I love cleaning windows. At least I used to back in Germany. Over here – not so much. And that is because window cleaning in the US is so much less gratifying. Not because the windows get less dirty and you wouldn’t see the difference. The difference is in the windows themselves.
Germans love their windows open. Even when it’s raining or when it’s starting to get cold. Maybe that is why you will find tilting windows everywhere. Closed at the bottom, open at the top, they render a room fresh air at all times, usually without any rain getting inside. They also open like doors – mostly to the inside of a room. I do wonder, though, how people clean windows e.g. in the Northern German city of Celle – there the windows of old town houses open to the outside. Which is excellent to obstruct burglars (Clang – take this one into your head, Mister!). But I’d prefer not to hang outside, waist over the sill on a fourth floor, and try to reach the outside pane for cleaning. Even just closing such windows probably happens only under risk of death.Windows opening to outside on a fourth floor in the German city of Celle – I still wonder how they clean them.

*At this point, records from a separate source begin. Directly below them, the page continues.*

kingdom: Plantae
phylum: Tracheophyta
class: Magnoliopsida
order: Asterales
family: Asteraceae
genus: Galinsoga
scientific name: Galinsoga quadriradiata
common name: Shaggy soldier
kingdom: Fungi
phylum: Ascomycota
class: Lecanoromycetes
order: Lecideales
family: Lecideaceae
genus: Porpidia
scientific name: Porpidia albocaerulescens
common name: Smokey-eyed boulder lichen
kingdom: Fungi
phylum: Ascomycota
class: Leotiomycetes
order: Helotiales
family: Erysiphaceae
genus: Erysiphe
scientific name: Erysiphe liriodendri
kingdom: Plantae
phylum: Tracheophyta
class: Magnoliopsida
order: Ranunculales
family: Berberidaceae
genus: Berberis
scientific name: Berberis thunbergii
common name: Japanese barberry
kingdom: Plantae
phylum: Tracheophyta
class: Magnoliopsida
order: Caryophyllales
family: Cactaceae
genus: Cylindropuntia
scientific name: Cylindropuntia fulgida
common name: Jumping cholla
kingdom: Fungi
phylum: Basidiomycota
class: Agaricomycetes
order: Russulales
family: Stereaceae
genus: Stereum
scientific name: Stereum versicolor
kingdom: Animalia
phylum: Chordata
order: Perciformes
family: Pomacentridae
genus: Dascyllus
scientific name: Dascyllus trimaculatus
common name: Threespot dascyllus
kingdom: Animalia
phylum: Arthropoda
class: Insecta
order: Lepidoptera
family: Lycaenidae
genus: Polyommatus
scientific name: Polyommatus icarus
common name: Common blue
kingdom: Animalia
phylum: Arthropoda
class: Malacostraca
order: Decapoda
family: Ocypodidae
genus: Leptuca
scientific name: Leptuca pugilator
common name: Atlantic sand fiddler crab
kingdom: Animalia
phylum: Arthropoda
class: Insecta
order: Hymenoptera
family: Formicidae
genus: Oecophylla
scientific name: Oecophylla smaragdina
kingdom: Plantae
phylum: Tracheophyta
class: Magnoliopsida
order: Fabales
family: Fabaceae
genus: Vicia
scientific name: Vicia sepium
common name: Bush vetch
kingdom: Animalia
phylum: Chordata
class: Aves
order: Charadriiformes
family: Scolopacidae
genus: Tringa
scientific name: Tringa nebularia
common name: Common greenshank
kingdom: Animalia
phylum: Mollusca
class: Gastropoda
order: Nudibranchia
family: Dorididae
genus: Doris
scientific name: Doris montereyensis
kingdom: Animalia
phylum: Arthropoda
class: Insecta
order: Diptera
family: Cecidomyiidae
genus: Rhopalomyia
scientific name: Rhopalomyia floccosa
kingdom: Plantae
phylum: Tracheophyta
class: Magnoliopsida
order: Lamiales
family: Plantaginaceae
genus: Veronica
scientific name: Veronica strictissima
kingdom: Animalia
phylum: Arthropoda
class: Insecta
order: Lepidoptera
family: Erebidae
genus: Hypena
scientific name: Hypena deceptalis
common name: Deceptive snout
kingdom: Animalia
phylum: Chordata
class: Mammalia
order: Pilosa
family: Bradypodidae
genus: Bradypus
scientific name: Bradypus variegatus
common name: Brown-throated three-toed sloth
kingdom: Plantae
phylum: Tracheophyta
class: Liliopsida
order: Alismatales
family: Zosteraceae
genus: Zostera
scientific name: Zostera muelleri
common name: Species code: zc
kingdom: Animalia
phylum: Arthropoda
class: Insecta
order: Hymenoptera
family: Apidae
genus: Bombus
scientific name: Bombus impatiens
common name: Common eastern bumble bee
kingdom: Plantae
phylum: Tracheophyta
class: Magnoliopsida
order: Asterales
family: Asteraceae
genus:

Windows over here are certainly less dangerous than those from Celle (unless you count in those cathedral ceilings with floor to ceiling windows or any kind of skylights). For some cases, you simply need professional gear to clean windows thoroughly – but even then, some places escape you. Sliding windows always have parts nobody reaches. Which takes away from my satisfaction. Or you hire a professional window cleaner – but will they take a window apart to reach the places where the frames overlap? I highly doubt it. Also, it’s hard to get all the dirt out of the sliding frame. Whenever you move the window over a freshly cleaned place, you can be sure that you reapply dirt from underneath the pane.
Another part of the German window I really miss – window sills. Not just because they are often wide enough to be usable for potted plants (my German kitchen sill used to be an herb garden). They are usually made from sealed marble or granite – which means you can simply wash them down and keep them clean as well.
Is it a wonder Germans love their windows and window sills? I remember some that looked like conservatories. I remember bedding hanging out of windows for airing. Or people spending hours at times hanging out in their windows (windows widely open), making conversation with whomsoever from the neighborhood passed by. (Here goes the image of the reserved German, right?)
Along with German windows comes a curtain system that I sorely miss. I don’t like threading my kitchen curtains over an extendable curtain rod that is weirdly resistant when it comes to putting it back up again. I loved my little wheels that were attached to the curtains even during laundry and that I pushed back into the rails straight under the ceiling. Here, I’m dealing with juggling two and more rods, curtains on, depending on how many layers I prefer at a window. Maybe that is why so many homes here have no curtains at all?
Well, it’s time for my fall window cleaning. You want holiday guests to be able to take a look out of the windows, right? I guess I will head out to Lowes and check for more professional window cleaning gear and give it a try. At least, I’m not living on a fourth floor.